We can hope the Chinese open weight models will catch up, but if/when they really reach parity with proprietary frontier models you can bet they'll stop releasing their weights too. They don't do this stuff out of the kindness of their hearts.
It's tough to imagine what might possibly derail this.
Realistically, local/open weight models will always be limited in idiosyncratic world knowledge compared to the proprietary frontier. There's just very limited upside to releasing tens or hundreds of terabytes of open weights for something that literally can only run in very large AI data centers, and Fable/Mythos is near enough to that class. Smaller models can be smart in very real ways, but the extent to which those "smarts" can apply to real-world problems will be limited.
I think the best bet is that that at some point going from 30B params to 9T params is realistically going to give the closed model a 10% edge in niche tasks, but that the open model would be very useful most of the time still.
I don't know how realistic that expectation is, but if you think about the difference between say 10,000 USD speakers and 50,000 speakers then the 50k ones may sound slightly better but certainly not enough to justify the 40k difference
It's also proven over and over again that people are okay with "good enough" 99% of the time:
- Smartphone cameras > dedicated cameras
- "UHD" streaming video > UHD Blueray @3-7x the bitrate
- 128kbps music streams > CDs
- Airpods > equally priced but much better sounding headphones
Sure the nicer stuff still exists and is indeed more performant, but it's not cheap and it's also not what's driving the market. I don't see why this won't apply to AI once local models become "good enough" too.
> The handful of megacorps that have access to the compute and troves of stolen IP to train their secret models on have no incentive to contribute back.
Meta and Anthropic both trained on pirated books and there were not required to destroy their models. I simply don't get it. It just encourages to do things first and see later what happens. Regulations are just a small business cost.
What's interesting about the rise of the mega weight models is that if you look at the smaller models of the same family you see some significant improvements over time. So there's possibly some trickle down, at least some learning from techniques that is improving things across all model classes.
The other interesting one is how some of the Chinese open weights models have changed licenses that prevent some commercial exploitation of them. That's not closing their doors, but it's some steps towards ensuring their business model is protected.

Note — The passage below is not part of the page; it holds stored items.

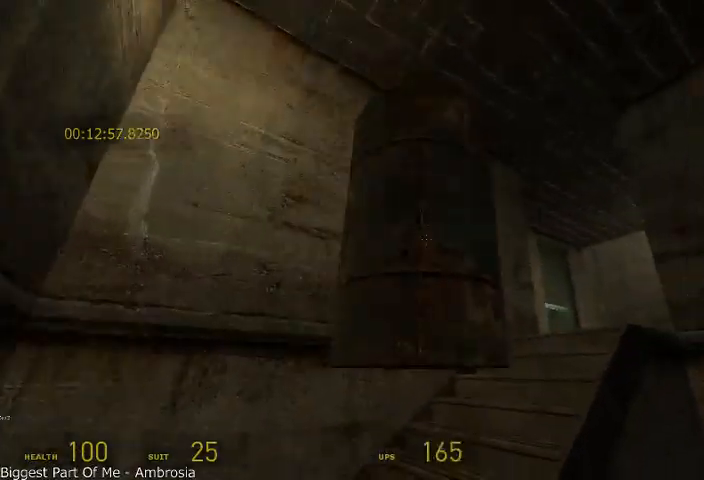
{"keys": ["a"], "mouse": [], "events": [[333, "a", "down"], [417, "w", "up"], [500, "mouse_wheel_up", "up"]]}
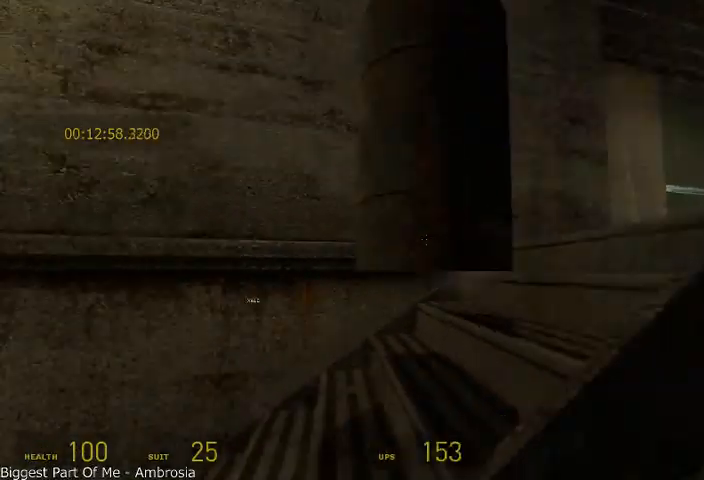
{"keys": ["a", "w"], "mouse": [], "events": [[500, "w", "down"]]}
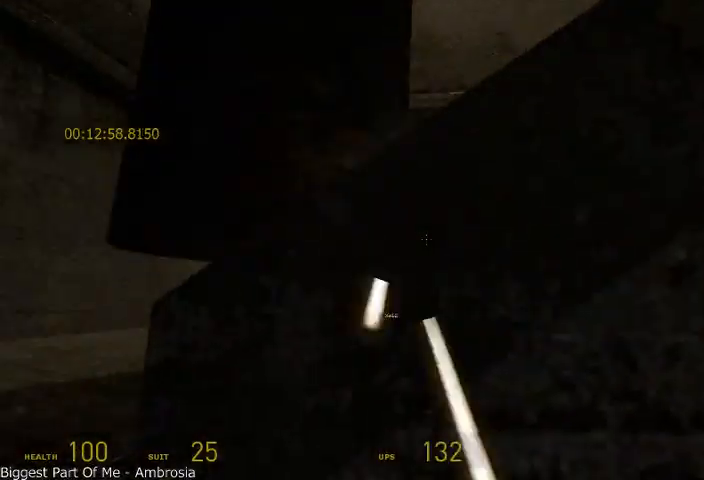
{"keys": ["a"], "mouse": [], "events": [[83, "w", "up"]]}
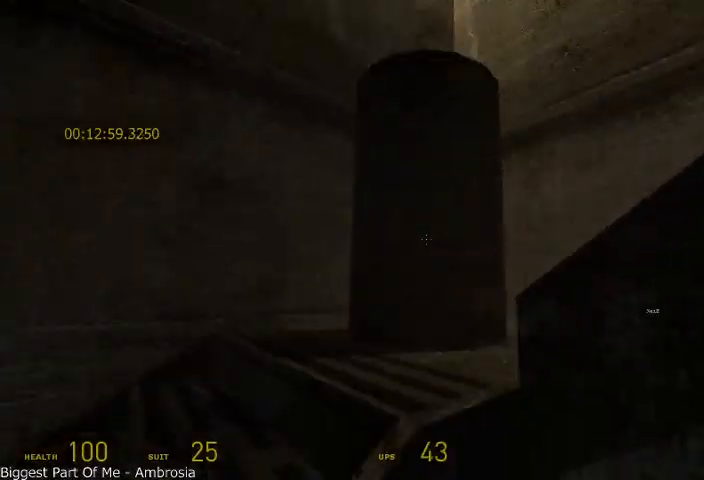
{"keys": ["a", "shift", "w"], "mouse": ["wheel_up"], "events": [[167, "mouse_wheel_up", "down"], [167, "shift", "down"], [375, "w", "down"]]}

> They don't do this stuff out of the kindness of their hearts
No, but they do have incentive to continue to release with open weights because doing so directly affects the US based labs that are doing this for profit and power.
What's likely to happen is import controls on software as a form of US protectionism. It will be the encryption battle all over again, but this time about your right to both run AI models locally on your own hardware (that the labs and big tech would love if you could continue to not able to afford or acquire so they can rent it to you), and a ban on the distribution and use of foreign models.
I wouldn't be surprised of Anthropic and OpenAI also successfully lobby for a limit on how big open source models can be in the US as well in the name of "safety."
Make no mistake, they all fully intend to pull the ladder up behind them, and they intend to do it soon.
Indeed. And we have to remember what it is that authorities and others are tapping into here: the human thought process.
I've said it before and I say it again: nomatter where you stand on generative AI's usefulness, you are crazy for putting your last private space – your thoughts – in the hands of someone other than you. Going further down this line will not end well.